Dependence of cathepsin L-induced coronary endothelial dysfunction upon activation of NAD(P)H oxidase

Cathepsin L is a cysteine protease that can generate endogenous endostatin in vascular and epithelial basement membranes and importantly participates in a variety of pathophysiological processes. The present study was designed to determine whether this cathepsin L-derived endogenous endostatin alters endothelium-dependent vasodilator responses in coronary arteries via NAD(P)H oxidase activation. In isolated and perfused small bovine coronary arteries, administration of cathepsin L (200 ng/ml) markedly attenuated endothelium-dependent vasodilator responses to bradykinin or A23187 by 56.16 ± 9.58% and 68.95 ± 10.32%, respectively.
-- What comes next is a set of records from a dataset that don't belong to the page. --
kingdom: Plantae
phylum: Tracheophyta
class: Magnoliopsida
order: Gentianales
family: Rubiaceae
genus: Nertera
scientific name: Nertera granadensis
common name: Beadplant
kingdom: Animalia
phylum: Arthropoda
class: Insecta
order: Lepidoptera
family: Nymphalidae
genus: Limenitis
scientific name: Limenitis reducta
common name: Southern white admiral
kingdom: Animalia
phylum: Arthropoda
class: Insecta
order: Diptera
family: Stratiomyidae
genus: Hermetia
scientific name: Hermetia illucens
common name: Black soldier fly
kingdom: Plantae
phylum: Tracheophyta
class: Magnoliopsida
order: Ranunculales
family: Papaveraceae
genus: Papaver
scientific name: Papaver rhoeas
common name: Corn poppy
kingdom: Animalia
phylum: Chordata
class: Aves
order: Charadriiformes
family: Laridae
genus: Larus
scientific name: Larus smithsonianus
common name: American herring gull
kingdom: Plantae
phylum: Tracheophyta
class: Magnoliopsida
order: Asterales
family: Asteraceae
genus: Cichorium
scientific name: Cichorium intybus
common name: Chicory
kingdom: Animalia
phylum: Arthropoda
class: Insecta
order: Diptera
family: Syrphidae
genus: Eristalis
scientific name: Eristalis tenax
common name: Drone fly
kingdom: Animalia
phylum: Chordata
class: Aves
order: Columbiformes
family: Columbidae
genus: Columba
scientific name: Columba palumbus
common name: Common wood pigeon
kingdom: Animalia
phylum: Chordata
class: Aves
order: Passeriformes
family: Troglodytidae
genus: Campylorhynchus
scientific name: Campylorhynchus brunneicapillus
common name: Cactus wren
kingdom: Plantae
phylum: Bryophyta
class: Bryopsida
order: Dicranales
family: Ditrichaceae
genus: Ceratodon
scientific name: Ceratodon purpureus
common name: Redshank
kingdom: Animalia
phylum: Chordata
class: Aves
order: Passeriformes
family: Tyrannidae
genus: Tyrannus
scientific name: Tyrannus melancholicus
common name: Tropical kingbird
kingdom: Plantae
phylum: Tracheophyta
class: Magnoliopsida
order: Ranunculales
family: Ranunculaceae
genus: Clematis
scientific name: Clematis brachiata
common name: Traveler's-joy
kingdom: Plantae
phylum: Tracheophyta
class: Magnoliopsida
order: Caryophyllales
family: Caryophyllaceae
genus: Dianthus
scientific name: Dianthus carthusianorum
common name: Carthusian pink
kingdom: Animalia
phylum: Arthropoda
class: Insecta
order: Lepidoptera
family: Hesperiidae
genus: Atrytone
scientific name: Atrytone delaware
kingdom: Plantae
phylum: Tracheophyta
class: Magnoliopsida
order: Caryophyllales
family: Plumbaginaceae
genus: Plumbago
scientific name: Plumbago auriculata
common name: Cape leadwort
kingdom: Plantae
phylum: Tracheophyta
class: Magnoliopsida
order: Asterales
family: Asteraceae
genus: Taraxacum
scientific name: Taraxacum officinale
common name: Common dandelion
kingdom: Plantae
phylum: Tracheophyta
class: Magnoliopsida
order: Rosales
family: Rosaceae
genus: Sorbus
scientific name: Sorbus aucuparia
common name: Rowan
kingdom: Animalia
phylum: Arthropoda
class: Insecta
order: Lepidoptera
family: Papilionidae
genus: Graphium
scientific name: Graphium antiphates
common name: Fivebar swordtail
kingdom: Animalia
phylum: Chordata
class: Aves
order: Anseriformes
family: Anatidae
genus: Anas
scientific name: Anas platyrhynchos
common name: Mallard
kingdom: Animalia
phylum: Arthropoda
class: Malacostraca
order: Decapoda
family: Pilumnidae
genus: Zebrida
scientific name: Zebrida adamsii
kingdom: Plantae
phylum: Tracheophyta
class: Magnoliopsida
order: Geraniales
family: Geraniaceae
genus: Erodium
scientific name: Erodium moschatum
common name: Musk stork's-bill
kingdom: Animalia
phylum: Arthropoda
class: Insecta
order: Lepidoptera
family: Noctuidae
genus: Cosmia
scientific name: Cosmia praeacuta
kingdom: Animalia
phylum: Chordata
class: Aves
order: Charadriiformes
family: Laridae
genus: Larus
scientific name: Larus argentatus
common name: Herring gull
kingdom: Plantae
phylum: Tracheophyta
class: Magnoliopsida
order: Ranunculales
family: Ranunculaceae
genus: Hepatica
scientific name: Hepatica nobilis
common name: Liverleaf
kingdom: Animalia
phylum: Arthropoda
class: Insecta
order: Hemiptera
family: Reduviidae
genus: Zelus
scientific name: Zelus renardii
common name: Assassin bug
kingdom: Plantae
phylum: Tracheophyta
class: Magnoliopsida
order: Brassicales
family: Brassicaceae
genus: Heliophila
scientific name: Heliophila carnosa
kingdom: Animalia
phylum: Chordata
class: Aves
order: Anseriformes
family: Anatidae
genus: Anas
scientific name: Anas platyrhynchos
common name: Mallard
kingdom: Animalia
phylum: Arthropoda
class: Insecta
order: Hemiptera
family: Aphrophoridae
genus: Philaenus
This inhibitory effect of cathepsin L on endothelium-dependent vasodilator responses could be significantly reversed by pre-incubation of the arteries with O2− scavenger, Tiron, or neutralizing anti-endostatin antibody. By fluorescent ELISA assay, cathepsin L dose-dependently increased endostatin production in coronary arteries. In situ high-speed dual wavelength switching fluorescent microscopic imaging showed that cathepsin L decreased bradykinin- and A23187-induced NO levels in the intact endothelium, but it had no effect on Ca2+ response to these vasodilators. This cathepsin L-induced reduction of NO was restored by the pretreatment of an anti-endostatin antibody. Electron spin resonance (ESR) analysis demonstrated that cathepsin L increased O2− production which could be markedly attenuated by the NAD(P)H oxidase inhibitors, apocynin or anti-endostatin antibody. It is concluded that endostatin could be endogenously produced in coronary arteries when cathepsin L is increased and that this cathepsin L-derived endostatin, if excessive, may result in endothelial dysfunction through enhanced production of O2− due to NAD(P)H oxidase activation.